Vorliegender Text:

┄┄┄┄┄┄┄┄┄┄┄┄┄┄┄┄┄┄┄┄

5. April 1958: Für Atomwaffen in Westdeutschland

Ulrich Vanek, Twistringen

Am 25. April 1958 stimmte der deutsche Bundestag einer Ausrüstung der Bundeswehr mit Abschuss- und Trägersystemen für Atomsprengköpfe zu. Dies war zunächst ein Teilerfolg für den »Verteidigungsminister« Franz Josef Strauß, der, nachdem 1956 die allgemeine Wehrpflicht eingeführt wurde, unverzüglich die Ausrüstung der Bundeswehr mit atomaren Gefechtsfeldwaffen forderte. Gegen heftigen parlamentarischen und außerparlamentari­schen Widerstand hatte die Adenauer-Regierung auf ihrem Weg in die absolute Westbin­dung als Staatsräson ein weiteres wichtiges Etappenziel erreicht: Wiederbewaffnung und Bundeswehr, Beitritt zur NATO, Wehrpflicht und schließlich der Abstimmungserfolg am 25. März 1958. Gestärkt durch das Ergebnis der Bundestagswahl von 1957, aus der die Uni­onsparteien mit absoluter Mehrheit hervorgingen, wurde die Einbahnstraße in Richtung Konfrontation mit der Sowjetunion und ihren Verbündeten weiter ausgebaut. Auch aus heutiger Sicht ist das Ergebnis der Bundestagswahl interessant. Die Unionsparteien er­reichten 50,2%, die SPD 31,8% und die FDP 7,7%. In den Geschichtsbüchern der Bonner Republik wurden für »Sonstige« 10% der Zweitstimmen ausgewiesen. Die ganze Wahrheit ist, dass die extreme Rechte beachtlichen Zuspruch erfuhr. Auf den BHE (Bund der Heimat­vertriebenen und Entrechteten) entfielen 4,6%, auf die DP (Deutsche Partei) 3,4% und auf die DRP (Deutsche Reichs-Partei) 1% der Zweitstimmen.

Da die DP, die besonders in Niedersachsen stark war, sechs Direktmandate verbuchen konnte, zog sie in Fraktionsstärke mit 17 Abgeordneten in den Bundestag ein. Auf die Stimmen der extremen Rechten konnten sich die Unionsparteien jedoch nicht immer ver­lassen, behagte den Neo- und Altfaschisten die absolute Bindung an die Siegermacht USA gar nicht.

┄┄┄┄┄┄┄┄┄┄┄┄┄┄┄┄┄┄┄┄

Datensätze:
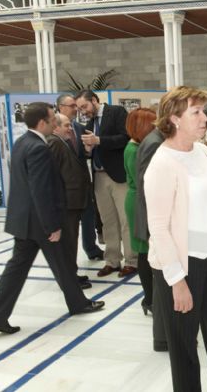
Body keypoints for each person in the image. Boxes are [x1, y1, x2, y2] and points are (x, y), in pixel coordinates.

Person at [145, 86, 207, 391]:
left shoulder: (202, 151)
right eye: (197, 112)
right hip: (180, 263)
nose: (206, 118)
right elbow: (159, 228)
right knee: (185, 349)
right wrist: (176, 280)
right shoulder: (162, 163)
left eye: (204, 110)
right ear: (175, 118)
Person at [0, 103, 104, 335]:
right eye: (52, 120)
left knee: (22, 268)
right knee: (60, 262)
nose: (55, 123)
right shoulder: (38, 147)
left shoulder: (22, 142)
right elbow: (41, 190)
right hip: (40, 222)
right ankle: (78, 303)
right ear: (42, 123)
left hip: (24, 221)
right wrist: (52, 226)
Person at [77, 90, 137, 277]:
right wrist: (88, 149)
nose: (83, 111)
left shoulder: (116, 112)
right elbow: (90, 150)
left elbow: (126, 138)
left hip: (118, 175)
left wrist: (99, 140)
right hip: (99, 177)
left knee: (126, 219)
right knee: (107, 221)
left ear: (94, 100)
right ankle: (112, 260)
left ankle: (132, 260)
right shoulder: (89, 123)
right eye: (79, 108)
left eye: (84, 106)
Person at [47, 113, 93, 289]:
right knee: (67, 242)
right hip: (67, 202)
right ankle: (68, 279)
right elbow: (54, 175)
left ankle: (71, 274)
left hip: (74, 200)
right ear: (56, 126)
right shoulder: (54, 143)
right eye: (66, 125)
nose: (70, 129)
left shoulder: (62, 142)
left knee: (71, 240)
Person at [56, 93, 104, 261]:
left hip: (84, 184)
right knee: (71, 229)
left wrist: (88, 151)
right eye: (72, 106)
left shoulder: (78, 127)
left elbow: (82, 154)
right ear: (61, 107)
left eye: (78, 106)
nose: (76, 109)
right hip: (68, 190)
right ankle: (70, 264)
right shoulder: (55, 134)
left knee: (89, 219)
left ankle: (91, 248)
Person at [134, 120, 168, 352]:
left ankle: (162, 333)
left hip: (154, 217)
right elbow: (149, 185)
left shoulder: (156, 140)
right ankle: (162, 335)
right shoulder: (155, 143)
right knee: (159, 273)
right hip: (154, 218)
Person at [123, 108, 157, 316]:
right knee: (144, 253)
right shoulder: (135, 149)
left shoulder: (137, 146)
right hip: (139, 202)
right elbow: (142, 181)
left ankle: (150, 297)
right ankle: (150, 298)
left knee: (146, 251)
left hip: (139, 199)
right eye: (152, 124)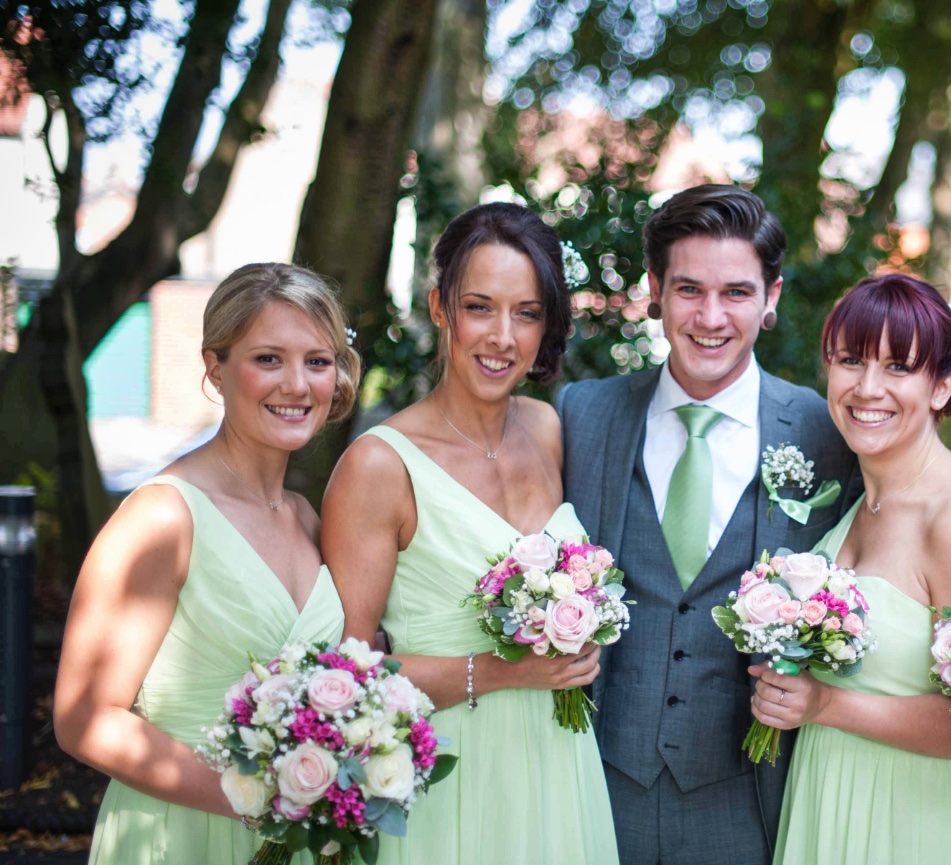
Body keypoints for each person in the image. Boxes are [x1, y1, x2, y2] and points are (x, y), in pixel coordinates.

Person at [555, 184, 860, 865]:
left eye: (737, 293)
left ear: (772, 296)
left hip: (752, 801)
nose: (711, 317)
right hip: (595, 789)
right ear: (655, 289)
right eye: (689, 289)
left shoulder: (826, 431)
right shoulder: (583, 415)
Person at [321, 202, 618, 864]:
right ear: (439, 307)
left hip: (558, 763)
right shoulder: (379, 464)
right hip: (448, 778)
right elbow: (343, 674)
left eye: (527, 312)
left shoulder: (548, 430)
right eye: (480, 307)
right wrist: (503, 670)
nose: (502, 336)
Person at [54, 263, 358, 864]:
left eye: (317, 361)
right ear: (215, 368)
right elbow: (85, 719)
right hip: (182, 834)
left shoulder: (308, 519)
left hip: (302, 840)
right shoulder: (163, 518)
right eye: (268, 359)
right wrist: (264, 799)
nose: (297, 384)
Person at [747, 273, 951, 864]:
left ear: (943, 387)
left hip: (916, 822)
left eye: (898, 367)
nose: (867, 388)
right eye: (851, 360)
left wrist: (824, 706)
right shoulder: (860, 498)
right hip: (830, 798)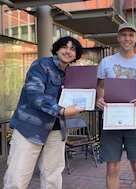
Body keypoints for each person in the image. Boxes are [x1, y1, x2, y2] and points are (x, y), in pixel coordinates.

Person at [4, 36, 86, 189]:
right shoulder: (41, 65)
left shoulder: (71, 74)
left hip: (56, 130)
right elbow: (34, 93)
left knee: (53, 177)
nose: (68, 51)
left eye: (73, 49)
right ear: (57, 48)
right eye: (64, 47)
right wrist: (61, 110)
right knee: (17, 177)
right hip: (30, 128)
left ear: (76, 55)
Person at [96, 23, 136, 189]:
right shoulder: (106, 62)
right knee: (112, 168)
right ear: (118, 38)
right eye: (123, 35)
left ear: (135, 39)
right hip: (111, 120)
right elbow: (100, 86)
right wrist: (100, 98)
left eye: (131, 35)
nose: (127, 38)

┄┄┄┄┄┄┄┄┄┄┄┄┄┄┄┄┄┄┄┄

Aufgabenstellung: Schreibe den Abschnitt des Textes zur Atombewaffnung der Bundeswehr, der mit den Worten „Da die DP, die“ beginnt und mit „USA gar nicht.“ endet, noch einmal ab und benenne darin „Direktmandate“ in „Wahlkreismandate“ um. Die Datensätze haben mit dem Text nichts zu tun.

Antwort:
Da die DP, die besonders in Niedersachsen stark war, sechs Wahlkreismandate verbuchen konnte, zog sie in Fraktionsstärke mit 17 Abgeordneten in den Bundestag ein. Auf die Stimmen der extremen Rechten konnten sich die Unionsparteien jedoch nicht immer ver­lassen, behagte den Neo- und Altfaschisten die absolute Bindung an die Siegermacht USA gar nicht.